Reproduce the following lines verbatim.

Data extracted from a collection
┄┄┄┄┄┄
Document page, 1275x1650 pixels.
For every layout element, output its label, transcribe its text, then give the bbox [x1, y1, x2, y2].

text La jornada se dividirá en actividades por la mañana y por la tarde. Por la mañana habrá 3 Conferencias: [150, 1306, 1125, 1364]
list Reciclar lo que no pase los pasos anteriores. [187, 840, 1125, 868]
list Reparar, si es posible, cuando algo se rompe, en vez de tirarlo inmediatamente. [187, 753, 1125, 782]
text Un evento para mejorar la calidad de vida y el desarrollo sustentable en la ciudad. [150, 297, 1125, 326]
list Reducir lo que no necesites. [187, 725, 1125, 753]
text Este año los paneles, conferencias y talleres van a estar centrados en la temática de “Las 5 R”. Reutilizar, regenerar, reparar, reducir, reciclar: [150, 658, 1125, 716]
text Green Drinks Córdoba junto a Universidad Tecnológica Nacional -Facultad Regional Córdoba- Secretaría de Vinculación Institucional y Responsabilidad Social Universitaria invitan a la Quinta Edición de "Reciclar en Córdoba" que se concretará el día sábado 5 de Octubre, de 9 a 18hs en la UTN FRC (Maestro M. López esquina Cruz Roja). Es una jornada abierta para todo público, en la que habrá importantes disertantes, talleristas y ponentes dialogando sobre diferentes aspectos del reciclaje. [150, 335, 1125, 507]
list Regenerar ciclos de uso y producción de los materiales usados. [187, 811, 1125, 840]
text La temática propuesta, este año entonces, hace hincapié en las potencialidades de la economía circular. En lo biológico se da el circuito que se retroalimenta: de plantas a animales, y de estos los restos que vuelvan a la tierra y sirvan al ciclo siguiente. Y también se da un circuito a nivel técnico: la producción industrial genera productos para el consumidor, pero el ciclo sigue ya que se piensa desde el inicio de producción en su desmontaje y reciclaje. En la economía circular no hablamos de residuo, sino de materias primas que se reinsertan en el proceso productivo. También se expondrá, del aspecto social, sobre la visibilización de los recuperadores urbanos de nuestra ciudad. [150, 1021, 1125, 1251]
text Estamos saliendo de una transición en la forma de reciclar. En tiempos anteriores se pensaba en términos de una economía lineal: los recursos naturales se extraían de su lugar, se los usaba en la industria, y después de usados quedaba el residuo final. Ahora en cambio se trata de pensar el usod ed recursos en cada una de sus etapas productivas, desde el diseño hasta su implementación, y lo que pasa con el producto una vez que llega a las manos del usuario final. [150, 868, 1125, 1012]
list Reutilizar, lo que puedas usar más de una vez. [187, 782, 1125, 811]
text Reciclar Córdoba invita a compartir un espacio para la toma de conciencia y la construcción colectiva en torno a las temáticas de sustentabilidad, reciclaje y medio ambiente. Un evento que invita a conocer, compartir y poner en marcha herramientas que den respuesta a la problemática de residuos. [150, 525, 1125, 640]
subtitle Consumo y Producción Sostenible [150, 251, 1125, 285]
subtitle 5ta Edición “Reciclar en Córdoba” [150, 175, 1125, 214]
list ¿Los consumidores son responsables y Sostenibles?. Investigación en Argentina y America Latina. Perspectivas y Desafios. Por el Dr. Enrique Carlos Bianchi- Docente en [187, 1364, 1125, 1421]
┄┄┄┄┄┄
**Solution to this task**
Document page, 1275x1650 pixels.
For every layout element, output its label, transcribe its text, then give the bbox [x1, y1, x2, y2].

text La jornada se dividirá en actividades por la mañana y por la tarde. Por la mañana habrá 3 Conferencias: [150, 1306, 1125, 1364]
list Reciclar lo que no pase los pasos anteriores. [187, 840, 1125, 868]
list Reparar, si es posible, cuando algo se rompe, en vez de tirarlo inmediatamente. [187, 753, 1125, 782]
text Un evento para mejorar la calidad de vida y el desarrollo sustentable en la ciudad. [150, 297, 1125, 326]
list Reducir lo que no necesites. [187, 725, 1125, 753]
text Este año los paneles, conferencias y talleres van a estar centrados en la temática de “Las 5 R”. Reutilizar, regenerar, reparar, reducir, reciclar: [150, 658, 1125, 716]
text Green Drinks Córdoba junto a Universidad Tecnológica Nacional -Facultad Regional Córdoba- Secretaría de Vinculación Institucional y Responsabilidad Social Universitaria invitan a la Quinta Edición de "Reciclar en Córdoba" que se concretará el día sábado 5 de Octubre, de 9 a 18hs en la UTN FRC (Maestro M. López esquina Cruz Roja). Es una jornada abierta para todo público, en la que habrá importantes disertantes, talleristas y ponentes dialogando sobre diferentes aspectos del reciclaje. [150, 335, 1125, 507]
list Regenerar ciclos de uso y producción de los materiales usados. [187, 811, 1125, 840]
text La temática propuesta, este año entonces, hace hincapié en las potencialidades de la economía circular. En lo biológico se da el circuito que se retroalimenta: de plantas a animales, y de estos los restos que vuelvan a la tierra y sirvan al ciclo siguiente. Y también se da un circuito a nivel técnico: la producción industrial genera productos para el consumidor, pero el ciclo sigue ya que se piensa desde el inicio de producción en su desmontaje y reciclaje. En la economía circular no hablamos de residuo, sino de materias primas que se reinsertan en el proceso productivo. También se expondrá, del aspecto social, sobre la visibilización de los recuperadores urbanos de nuestra ciudad. [150, 1021, 1125, 1251]
text Estamos saliendo de una transición en la forma de reciclar. En tiempos anteriores se pensaba en términos de una economía lineal: los recursos naturales se extraían de su lugar, se los usaba en la industria, y después de usados quedaba el residuo final. Ahora en cambio se trata de pensar el usod ed recursos en cada una de sus etapas productivas, desde el diseño hasta su implementación, y lo que pasa con el producto una vez que llega a las manos del usuario final. [150, 868, 1125, 1012]
list Reutilizar, lo que puedas usar más de una vez. [187, 782, 1125, 811]
text Reciclar Córdoba invita a compartir un espacio para la toma de conciencia y la construcción colectiva en torno a las temáticas de sustentabilidad, reciclaje y medio ambiente. Un evento que invita a conocer, compartir y poner en marcha herramientas que den respuesta a la problemática de residuos. [150, 525, 1125, 640]
subtitle Consumo y Producción Sostenible [150, 251, 1125, 285]
subtitle 5ta Edición “Reciclar en Córdoba” [150, 175, 1125, 214]
list ¿Los consumidores son responsables y Sostenibles?. Investigación en Argentina y America Latina. Perspectivas y Desafios. Por el Dr. Enrique Carlos Bianchi- Docente en [187, 1364, 1125, 1421]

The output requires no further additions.